*** Opening Text passage ***

Thursday, July 23, 2015

Ankeny Chess Tournament

We left home for the July tournament in Ankeny early Saturday morning.  On our way we stopped at Casey's for donuts and later at McDonald's to buy McMuffins.  The tournament location, the FFA Enrichment Center, did not seem familiar, but Papa reminded me of a tournament we had attended there several years ago in the large conference rooms. 
This time, the main part of the building had been rented out for a wedding, and a sign greeted us at the front door telling all chess players to come in the side door.  We complied, and upon entering the side door were greeted by a sign directing us upstairs to the classroom where the tournament was to be held.  

There was a nice place to relax off the hall with chairs, magazines, pop machines, and a tv, but the whole section where chess players were allowed was staked off with signs warning us to be quiet and stay in our own area, and informing us that if we misbehaved in the hallways we would be kicked out of the building by security officers.  Considering that chess tournaments are such quiet events that if someone cracks his knuckles it can be heard across the room, the signs were...interesting.

The first round, I played Gokul (1946).  I had played him in the first round of the Wellsburg tournament and had lost with only one second on my clock.  We had a good game to start with this time, but again I cracked embarrassingly under time pressure.  When I played the incorrect Bc2 (better is Bc1), I had 1:44 remaining.  Then I gave away my queen.
Papa and Charity were also competing in the tournament, and Papa's game was the longest-lasting match of the first round.  After the game was over, we drove to McDonalds to pick up lunch and hurried back.  I had a double cheeseburger plain, and was still eating my hot fudge sundae when we reached the the tournament room.  I was unfortunately a few minutes late for the second round--sorry to make my opponent wait on me, but it was to my own disadvantage since my clock was ticking.

My opponent was a young scholastic player, Thomas Nguyen (1194).  I was able to gain one pawn, and then another.  He put up a good fight, and my play wasn't completely accurate, but I was able to pull through a win.
Thomas Hesse faces Milind Jetty.
The third round I played Thomas Gaul (1840).  I've played him several times, most recently at the Cedar Rapids Leatherjackets earlier this year when we drew.  Before the game, I was fumbling with my clock figuring out how to set it again (Last time I played Mr. Gaul I set it incorrectly).  The tournament director quickly noticed and provided me with a clock already set, which saved me the trouble of remembering how to set my own clock till the next round.
(I'm pretty sure I have my clock figured out now--let's just see if I can remember till next tournament...)

*** Closing Text passage ***

- _Problem 1_
Count how many lines of the records contain the string "التركيبة", and reply with that number alone.
The records that come next have no connection to the text above.

*** Opening Material to process ***

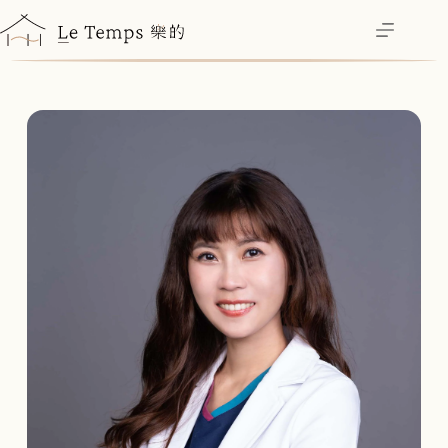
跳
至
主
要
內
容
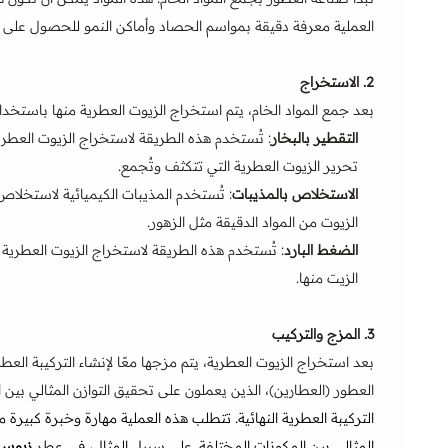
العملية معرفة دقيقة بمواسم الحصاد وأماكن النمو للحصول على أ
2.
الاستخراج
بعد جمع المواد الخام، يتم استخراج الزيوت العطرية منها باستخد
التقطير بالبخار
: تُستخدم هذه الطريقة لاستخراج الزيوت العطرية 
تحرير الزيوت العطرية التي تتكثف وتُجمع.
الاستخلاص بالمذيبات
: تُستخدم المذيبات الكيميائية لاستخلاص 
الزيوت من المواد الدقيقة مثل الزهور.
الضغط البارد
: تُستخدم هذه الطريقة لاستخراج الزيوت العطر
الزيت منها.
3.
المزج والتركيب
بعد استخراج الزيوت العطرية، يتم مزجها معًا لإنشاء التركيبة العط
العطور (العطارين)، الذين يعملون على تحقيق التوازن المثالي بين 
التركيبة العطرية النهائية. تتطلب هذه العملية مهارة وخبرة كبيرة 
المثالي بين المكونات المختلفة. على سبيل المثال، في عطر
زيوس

*** Closing Material to process ***

- _Problem 2_
According to the chess tournament post, in what building was the Ankeny tournament held?

- _Reply 1_
2

- _Reply 2_
The FFA Enrichment Center.